Protéger le cinéma libanais
Ayant rejoint la bande de Metropolis et l'ayant installé à Sofil alors qu'elle était à Hamra à ses débuts, Georges Schoucair avoue : « Metropolis est un drapeau fort parce qu'on projette les films qu'on aime . Il y a du plaisir et du désir à partager avec le public. Mais cela ne signifie pas que le cinéma libanais doit être unique. Il est diversifié. Je pense que le Liban a vocation de faire des œuvres plus sophistiquées que les films commerciaux à grand rendement. Tout en respectant les films d'auteur, nous savons pertinemment qu'il y a un cinéma qui existe à mi-chemin entre les films pointus et les commerciaux », insiste celui qui, après avoir rejoint la bande du Metropolis, a déménagé le cinéma de Hamra à Sofil. « Cette année, il y a plus de quinze films qui sortent en salles. Cela signifie que le cinéma libanais est en bonne santé », relève Georges Schoucair.
Pour le producteur, l'essentiel c'est que le marché de distribution se régule avec tout ce que cela comprend comme visas de distribution et sorties en salles. « L'État, la Fondation Liban cinéma (FLC) ou la Banque centrale, qui vient d'émettre une circulaire très importante permettant aux réalisateurs de respirer un peu, sont autant d'acteurs qui vont aider à protéger le cinéma libanais. On pourrait même, plus tard, copier le modèle coréen en obligeant les distributeurs à garder un peu plus longtemps les films en salle. »

Rendre l'ascenseur
Quid de la cinémathèque ? « Le projet qui a germé il y a quelques années n'est pas abandonné, mais simplement retardé », dit-il. Et concernant les films ? « Celui de Nadim Tabet est achevé et celui d'Ahmad Ghossein en cours. Il faut organiser la sortie de Tramontane. Ensuite, il y a cet excellente initiative de la Quinzaine des réalisateurs dans lequel nous nous sommes embarqués. Lebanon Factory a choisi cette année le Liban pour jumeler quatre projets libanais avec quatre venus de l'étranger. Les jeunes réalisateurs sélectionnés par un jury local devront présenter leurs films à Cannes, l'an prochain. La présentation qui se tiendra mi-septembre est prometteuse. Cet événement va engranger beaucoup de travail et une dynamique extraordinaire », se réjouit-il. Ayant adhéré très vite à ce projet, Georges Schoucair sera aidé par des sponsors et par la FLC, qui effectue un travail de networking et de lobbying très efficace. « Je suis confiant que tout marche bien et que le marché élimine naturellement les imposteurs. »

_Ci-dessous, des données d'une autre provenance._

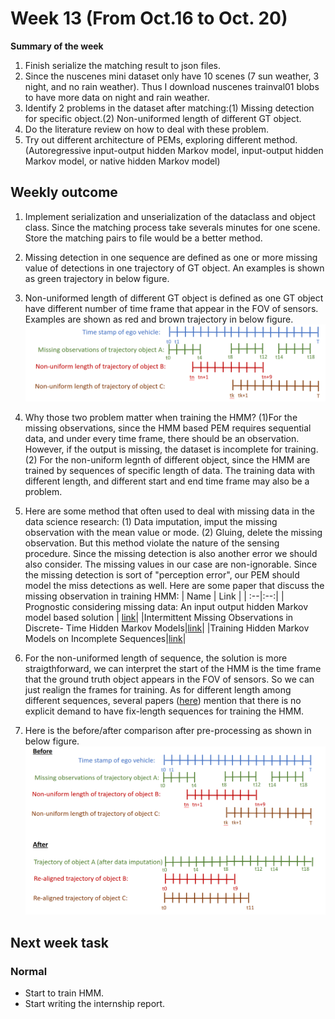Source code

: # Week 13 (From Oct.16 to Oct. 20)
**Summary of the week**  
1. Finish serialize the matching result to json files.
2. Since the nuscenes mini dataset only have 10 scenes (7 sun weather, 3 night, and no rain weather). Thus I download nuscenes trainval01 blobs to have more data on night and rain weather. 
3. Identify 2 problems in the dataset after matching:(1) Missing detection for specific object.(2) Non-uniformed length of different GT object.
4. Do the literature review on how to deal with these problem.
5. Try out different architecture of PEMs, exploring different method. (Autoregressive input-output hidden Markov model, input-output hidden Markov model, or native hidden Markov model) 
## Weekly outcome
1. Implement serialization and unserialization of the dataclass and object class. Since the matching process take severals minutes for one scene. Store the matching pairs to file would be a better method.

2. Missing detection in one sequence are defined as one or more missing value of detections in one trajectory of GT object. An examples is shown as green trajectory in below figure.
3. Non-uniformed length of different GT object is defined as one GT object have different number of time frame that appear in the FOV of sensors. Examples are shown as red and brown trajectory in below figure.
![](../images/missing_obs_and_nonuni_length.png)
4. Why those two problem matter when training the HMM? (1)For the missing observations, since the HMM based PEM requires sequential data, and under every time frame, there should be an observation. However, if the output is missing, the dataset is incomplete for training. (2) For the non-uniform legnth of different object, since the HMM are trained by sequences of specific length of data. The training data with different length, and different start and end time frame may also be a problem.

5. Here are some method that often used to deal with missing data in the data science research: (1) Data imputation, imput the missing observation with the mean value or mode. (2) Gluing, delete the missing observation. But this method violate the nature of the sensing procedure. Since the missing detection is also another error we should also consider. The missing values in our case are non-ignorable. Since the missing detection is sort of "perception error", our PEM should model the miss detections as well. Here are some paper that discuss the missing observation in training HMM:
    | Name | Link |
    | :--|:--:|
    | Prognostic considering missing data: An input output hidden Markov model based solution | [link](https://www.researchgate.net/publication/363278372_Prognostic_considering_missing_data_An_input_output_hidden_Markov_model_based_solution)|
    |Intermittent Missing Observations in Discrete- Time Hidden Markov Models|[link](https://www.tandfonline.com/doi/full/10.1080/03610918.2011.581778)|
    |Training Hidden Markov Models on Incomplete Sequences|[link](https://www.researchgate.net/publication/305493313_Training_Hidden_Markov_Models_on_Incomplete_Sequences)|

6. For the non-uniformed length of sequence, the solution is more straigthforward, we can interpret the start of the HMM is the time frame that the ground truth object appears in the FOV of sensors. So we can just realign the frames for training. As for different length among different sequences, several papers ([here](https://www.physicsforums.com/threads/hmm-training-with-variable-length-data.613328/)) mention that there is no explicit demand to have fix-length sequences for training the HMM.

7. Here is the before/after comparison after pre-processing as shown in below figure.
![](../images/before_after.png)

## Next week task
### Normal
- Start to train HMM.
- Start writing the internship report. 
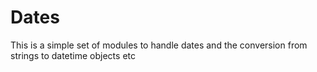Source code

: # Dates
This is a simple set of modules to handle dates and the conversion from strings to datetime objects etc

Enfin, le producteur-distributeur vient également de monter une société d'investissement pour les films indépendants, appelée Shortcut films. « C'est une occasion pour moi de rentrer dans des projets internationaux qui manquent de financement, et rendre l'ascenseur. J'investis ainsi dans un film algérien, tunisien et palestinien en essayant de créer une crédibilité internationale. Au lieu d'aller vers les autres, ce sont eux qui viennent à moi. Shortcut me permet de rentrer dans des projets que j'aime et qui ne sont pas nécessairement arabes. Tout cela prouve que le cinéma est un grand vase communiquant », conclut, en souriant, Georges Schoucair.